(Work to complete): Reading the listing below, count the lines that contain the word "from" and give that count alone.

(Data records):
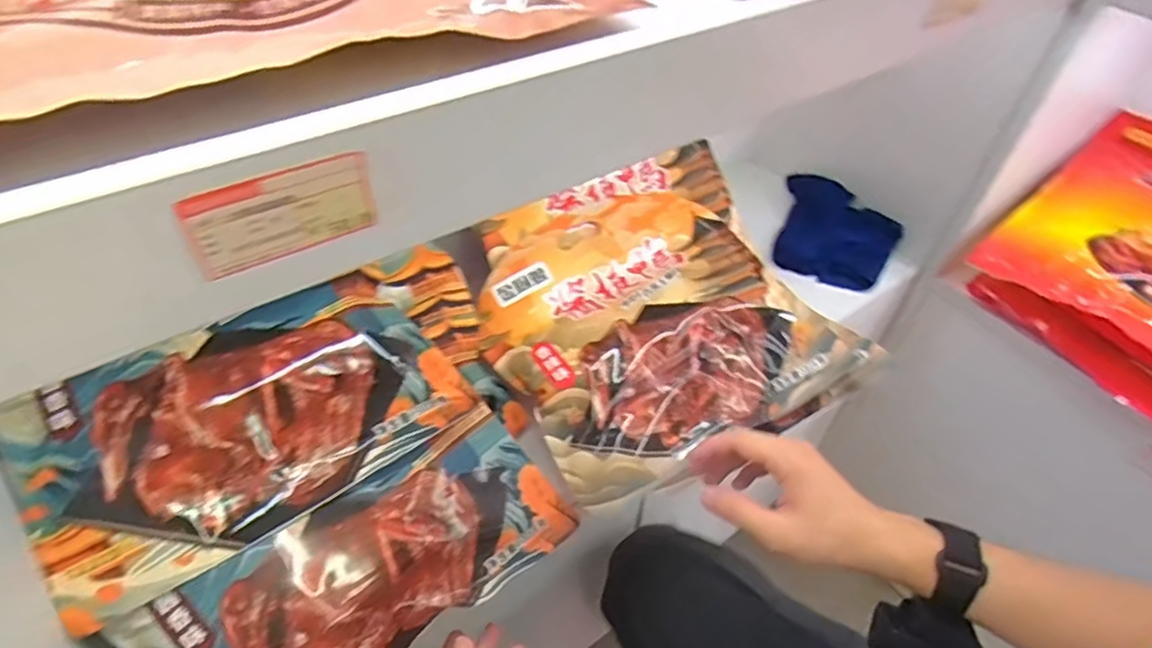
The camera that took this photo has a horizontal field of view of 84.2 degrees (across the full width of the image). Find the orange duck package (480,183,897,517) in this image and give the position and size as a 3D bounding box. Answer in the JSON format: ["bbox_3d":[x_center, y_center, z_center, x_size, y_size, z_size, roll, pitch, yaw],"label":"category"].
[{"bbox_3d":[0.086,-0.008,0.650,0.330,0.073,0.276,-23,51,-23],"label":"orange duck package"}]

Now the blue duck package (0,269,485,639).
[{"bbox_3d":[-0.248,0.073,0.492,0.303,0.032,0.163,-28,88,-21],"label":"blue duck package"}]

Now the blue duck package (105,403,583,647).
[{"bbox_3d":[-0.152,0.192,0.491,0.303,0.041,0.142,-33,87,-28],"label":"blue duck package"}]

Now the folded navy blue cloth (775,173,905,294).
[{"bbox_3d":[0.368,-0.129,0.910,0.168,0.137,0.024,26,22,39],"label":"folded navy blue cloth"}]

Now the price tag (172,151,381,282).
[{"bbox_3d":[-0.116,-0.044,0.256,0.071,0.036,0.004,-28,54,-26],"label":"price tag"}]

...

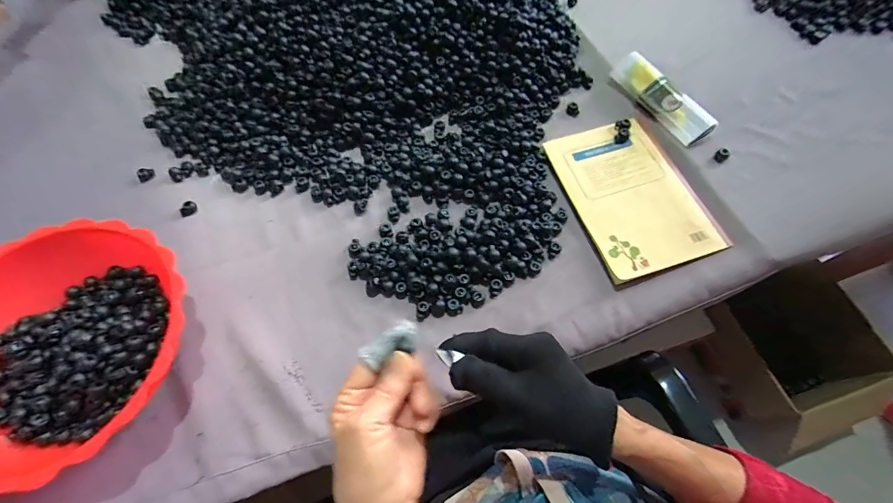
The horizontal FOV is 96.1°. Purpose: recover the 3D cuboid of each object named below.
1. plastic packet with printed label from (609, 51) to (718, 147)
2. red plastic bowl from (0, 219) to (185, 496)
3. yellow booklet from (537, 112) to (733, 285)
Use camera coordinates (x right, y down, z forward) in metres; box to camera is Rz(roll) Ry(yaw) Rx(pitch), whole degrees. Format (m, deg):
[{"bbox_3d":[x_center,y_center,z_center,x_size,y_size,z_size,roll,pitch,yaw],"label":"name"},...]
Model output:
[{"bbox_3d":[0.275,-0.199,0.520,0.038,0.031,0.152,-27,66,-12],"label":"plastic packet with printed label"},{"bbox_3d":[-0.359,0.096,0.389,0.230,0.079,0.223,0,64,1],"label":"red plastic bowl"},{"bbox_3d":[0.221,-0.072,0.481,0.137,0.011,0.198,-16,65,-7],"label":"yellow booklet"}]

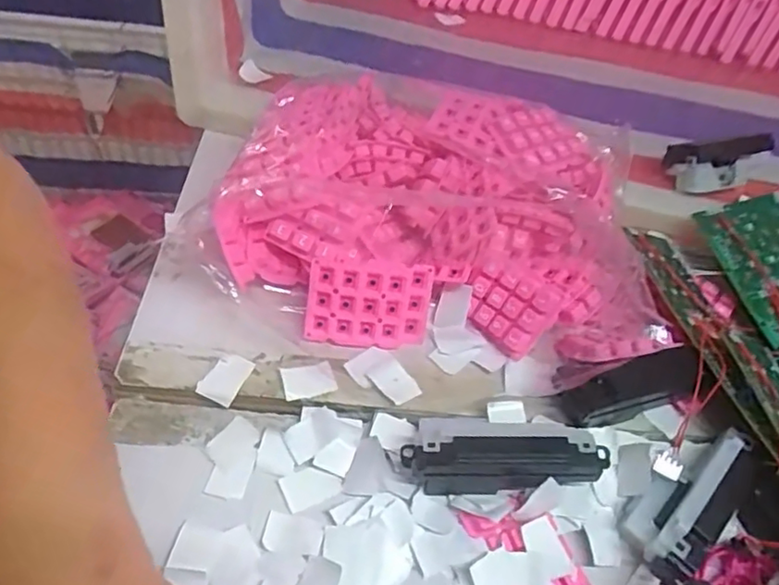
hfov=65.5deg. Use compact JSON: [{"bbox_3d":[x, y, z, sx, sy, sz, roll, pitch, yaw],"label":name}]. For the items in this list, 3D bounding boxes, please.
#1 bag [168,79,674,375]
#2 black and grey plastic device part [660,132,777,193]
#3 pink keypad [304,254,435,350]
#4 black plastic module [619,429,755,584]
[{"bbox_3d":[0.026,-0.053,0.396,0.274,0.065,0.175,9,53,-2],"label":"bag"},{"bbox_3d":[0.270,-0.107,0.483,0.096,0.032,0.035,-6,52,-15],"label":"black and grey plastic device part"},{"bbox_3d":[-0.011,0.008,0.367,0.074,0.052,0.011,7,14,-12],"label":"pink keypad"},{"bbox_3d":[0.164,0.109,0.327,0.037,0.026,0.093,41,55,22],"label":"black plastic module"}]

(Answer to the problem): 3